◆ Problem: Count the lines in the rows below that contain the word "reads". Reply with that number alone.

◆ Given records:
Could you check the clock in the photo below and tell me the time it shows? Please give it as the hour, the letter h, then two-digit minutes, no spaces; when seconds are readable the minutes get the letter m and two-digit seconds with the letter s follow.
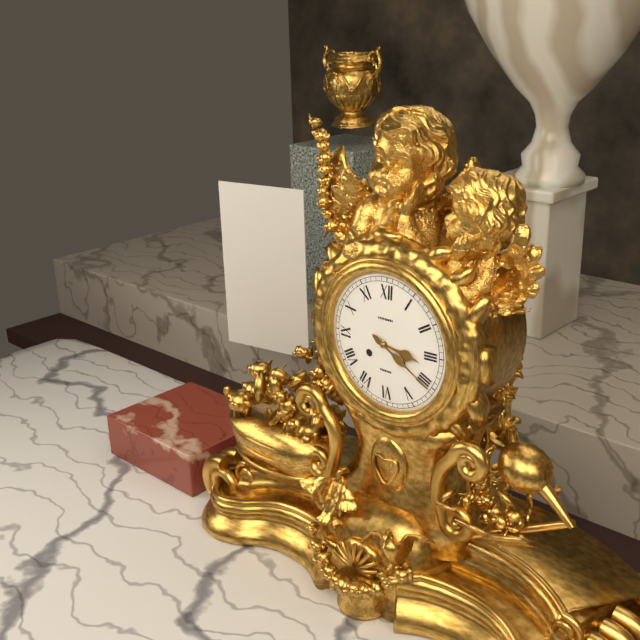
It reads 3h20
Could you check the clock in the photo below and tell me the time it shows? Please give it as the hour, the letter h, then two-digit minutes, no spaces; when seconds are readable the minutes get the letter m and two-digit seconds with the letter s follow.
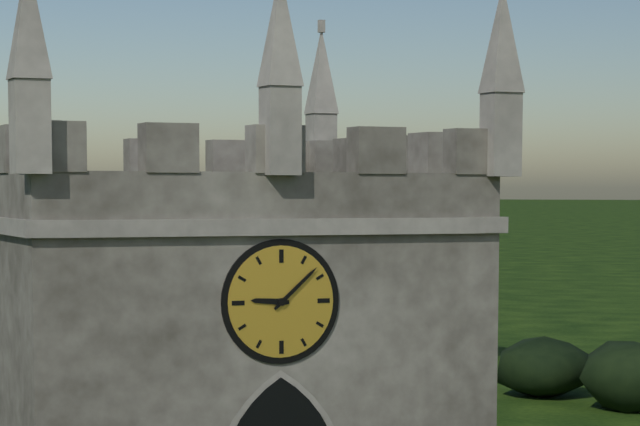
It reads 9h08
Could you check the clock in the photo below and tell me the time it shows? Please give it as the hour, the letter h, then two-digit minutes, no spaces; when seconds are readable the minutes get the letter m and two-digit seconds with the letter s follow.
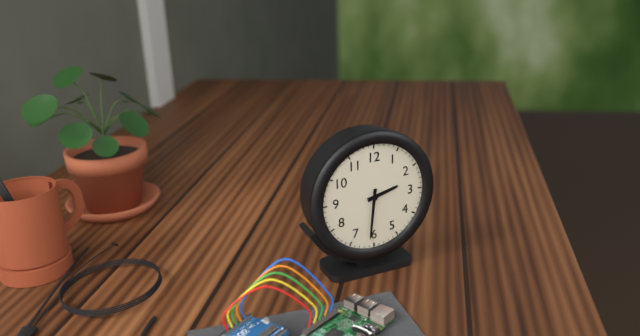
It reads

--

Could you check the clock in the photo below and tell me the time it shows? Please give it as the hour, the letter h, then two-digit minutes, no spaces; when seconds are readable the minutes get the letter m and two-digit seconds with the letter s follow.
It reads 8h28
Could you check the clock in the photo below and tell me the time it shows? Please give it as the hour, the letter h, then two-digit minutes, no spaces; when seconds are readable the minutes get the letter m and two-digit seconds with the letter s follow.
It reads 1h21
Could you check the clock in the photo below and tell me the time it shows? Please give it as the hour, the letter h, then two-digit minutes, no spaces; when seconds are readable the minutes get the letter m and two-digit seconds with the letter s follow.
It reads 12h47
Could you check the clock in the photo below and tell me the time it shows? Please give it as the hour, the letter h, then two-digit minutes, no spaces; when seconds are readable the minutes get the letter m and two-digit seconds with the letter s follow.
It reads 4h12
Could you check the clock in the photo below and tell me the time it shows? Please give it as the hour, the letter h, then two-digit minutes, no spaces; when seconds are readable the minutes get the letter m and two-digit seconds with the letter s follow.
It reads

◆ Answer: 8